Count the lines below that contain the string "moyenne", and reply with only that number.

##### RECORDS FOR THE TASK #####

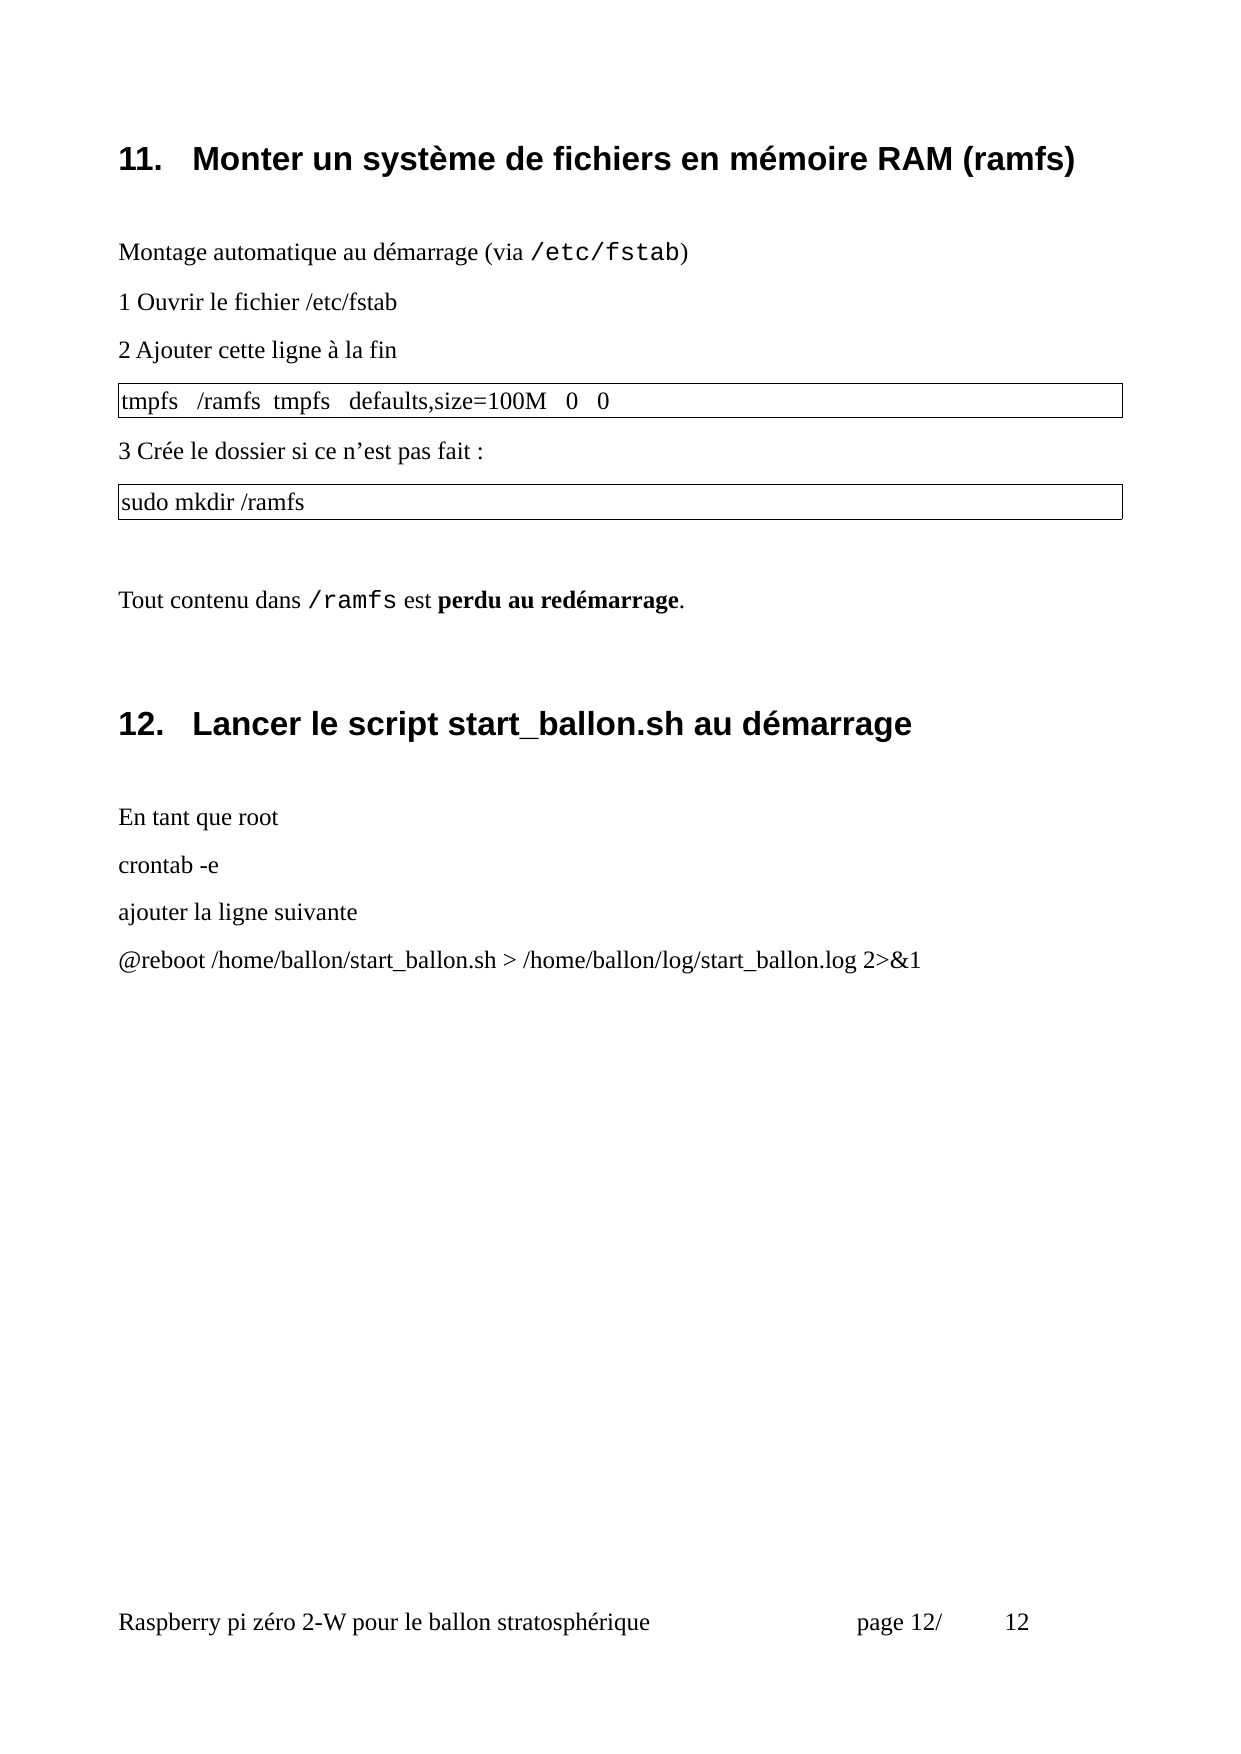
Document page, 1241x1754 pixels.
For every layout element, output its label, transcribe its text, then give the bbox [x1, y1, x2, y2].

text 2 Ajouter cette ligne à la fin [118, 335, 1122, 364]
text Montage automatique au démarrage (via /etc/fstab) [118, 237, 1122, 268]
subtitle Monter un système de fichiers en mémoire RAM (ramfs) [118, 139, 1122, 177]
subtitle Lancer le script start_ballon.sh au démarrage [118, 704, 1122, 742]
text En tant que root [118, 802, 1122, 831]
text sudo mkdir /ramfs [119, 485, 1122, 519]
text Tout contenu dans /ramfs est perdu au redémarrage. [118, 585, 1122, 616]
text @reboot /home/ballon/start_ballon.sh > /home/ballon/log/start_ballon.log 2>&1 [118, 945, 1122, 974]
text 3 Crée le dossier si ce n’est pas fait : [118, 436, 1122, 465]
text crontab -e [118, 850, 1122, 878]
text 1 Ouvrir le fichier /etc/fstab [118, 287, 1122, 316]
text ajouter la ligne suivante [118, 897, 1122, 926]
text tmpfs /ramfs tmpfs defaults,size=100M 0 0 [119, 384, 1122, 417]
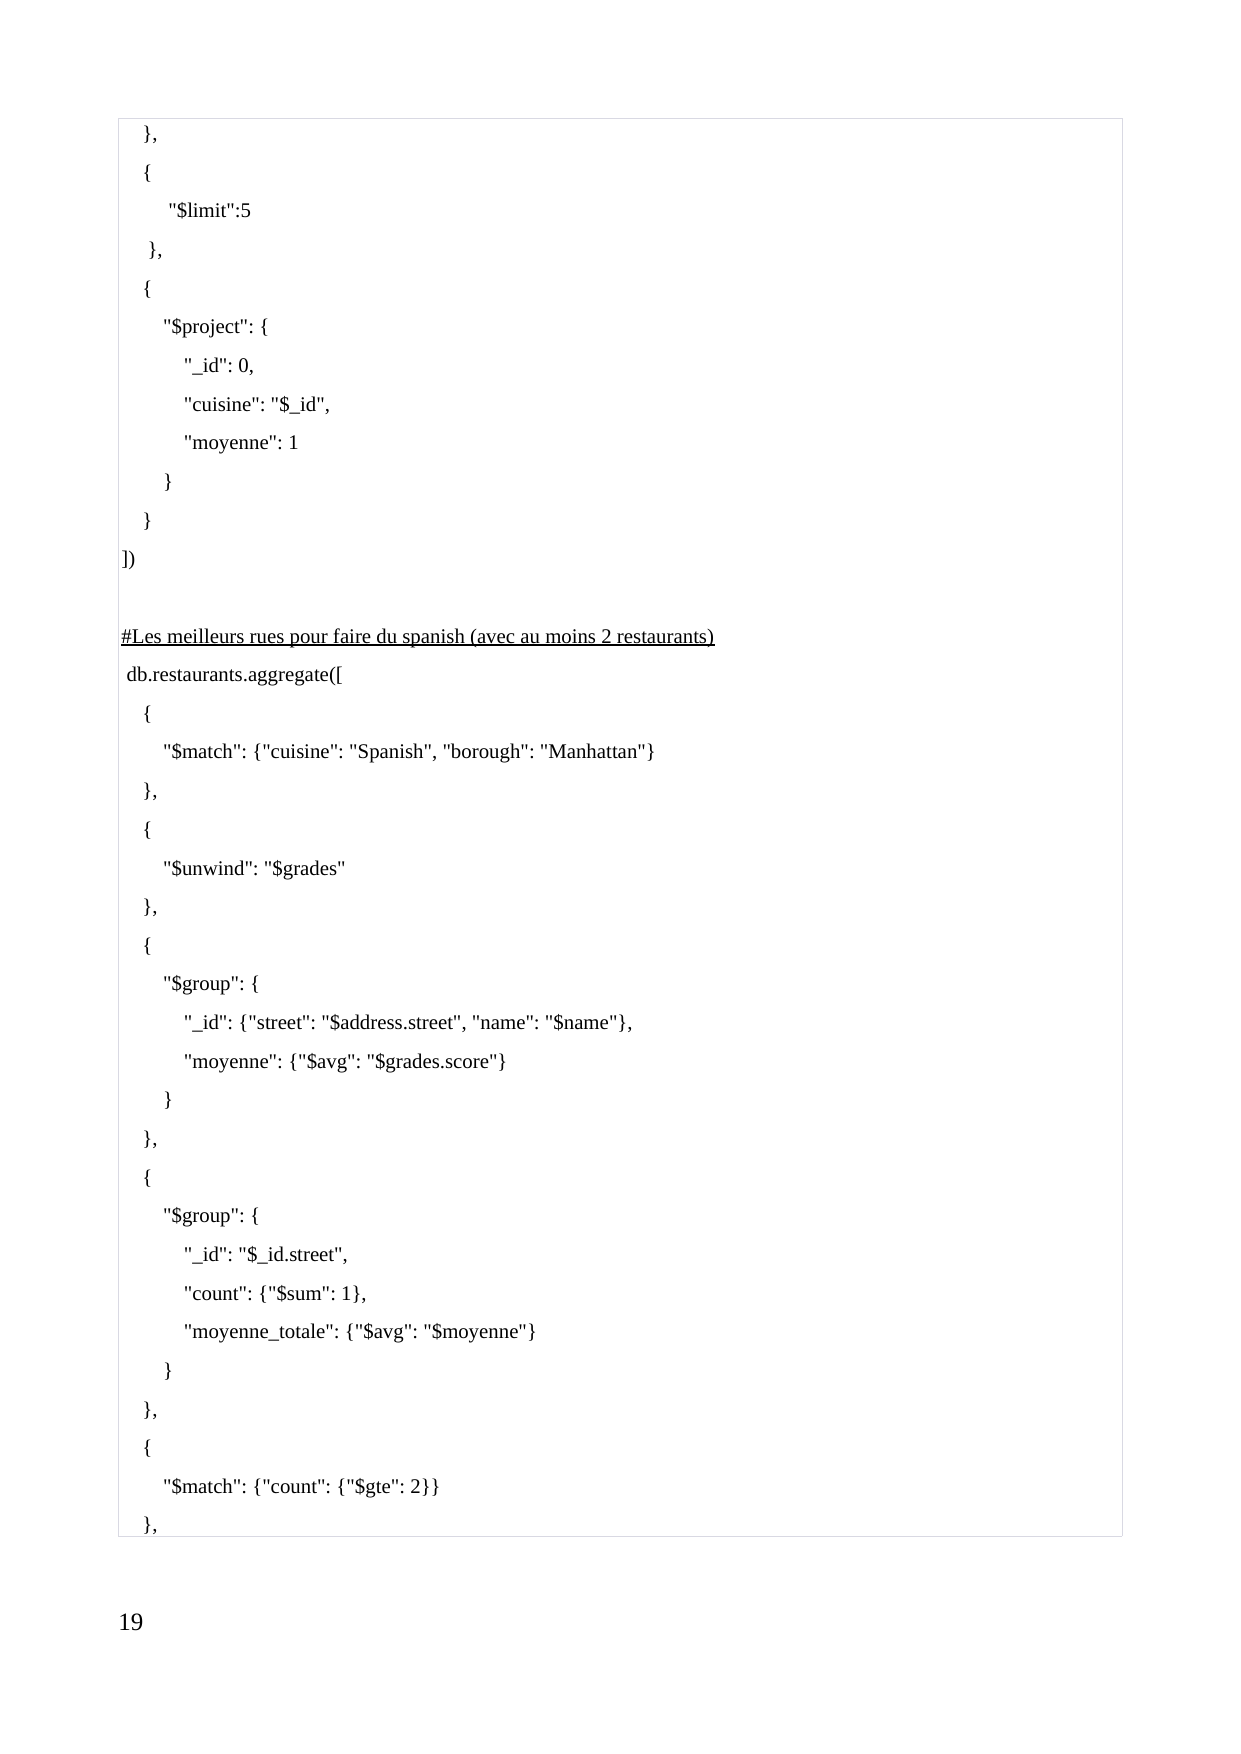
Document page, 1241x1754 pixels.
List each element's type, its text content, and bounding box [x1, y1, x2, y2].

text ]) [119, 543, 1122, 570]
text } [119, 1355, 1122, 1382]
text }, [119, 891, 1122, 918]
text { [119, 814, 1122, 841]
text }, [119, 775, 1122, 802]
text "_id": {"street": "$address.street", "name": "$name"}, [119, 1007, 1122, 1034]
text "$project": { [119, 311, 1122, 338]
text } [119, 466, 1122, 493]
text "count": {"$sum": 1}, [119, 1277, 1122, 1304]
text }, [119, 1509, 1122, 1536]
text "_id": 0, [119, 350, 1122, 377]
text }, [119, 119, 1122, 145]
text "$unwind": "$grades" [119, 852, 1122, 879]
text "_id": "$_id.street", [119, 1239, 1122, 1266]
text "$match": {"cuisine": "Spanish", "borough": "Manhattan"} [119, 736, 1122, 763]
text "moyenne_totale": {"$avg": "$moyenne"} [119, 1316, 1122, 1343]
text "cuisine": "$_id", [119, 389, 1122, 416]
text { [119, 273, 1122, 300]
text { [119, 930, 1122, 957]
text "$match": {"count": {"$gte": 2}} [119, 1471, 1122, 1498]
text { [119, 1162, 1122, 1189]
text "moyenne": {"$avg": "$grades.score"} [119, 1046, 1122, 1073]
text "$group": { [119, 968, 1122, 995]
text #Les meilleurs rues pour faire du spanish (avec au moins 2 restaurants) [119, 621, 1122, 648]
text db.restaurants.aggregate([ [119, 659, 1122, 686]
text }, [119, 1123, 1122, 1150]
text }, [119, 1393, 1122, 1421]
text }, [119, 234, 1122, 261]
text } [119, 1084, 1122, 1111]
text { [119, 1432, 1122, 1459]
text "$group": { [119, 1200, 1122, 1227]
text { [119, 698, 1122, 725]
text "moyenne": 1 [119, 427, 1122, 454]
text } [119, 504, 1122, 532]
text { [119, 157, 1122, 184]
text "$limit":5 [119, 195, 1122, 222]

#####
##### RECORDS FOR THE TASK #####

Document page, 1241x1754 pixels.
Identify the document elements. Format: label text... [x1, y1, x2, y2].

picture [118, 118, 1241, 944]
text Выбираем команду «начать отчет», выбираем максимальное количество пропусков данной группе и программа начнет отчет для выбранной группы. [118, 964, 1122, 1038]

#####

THE RESPONSE
3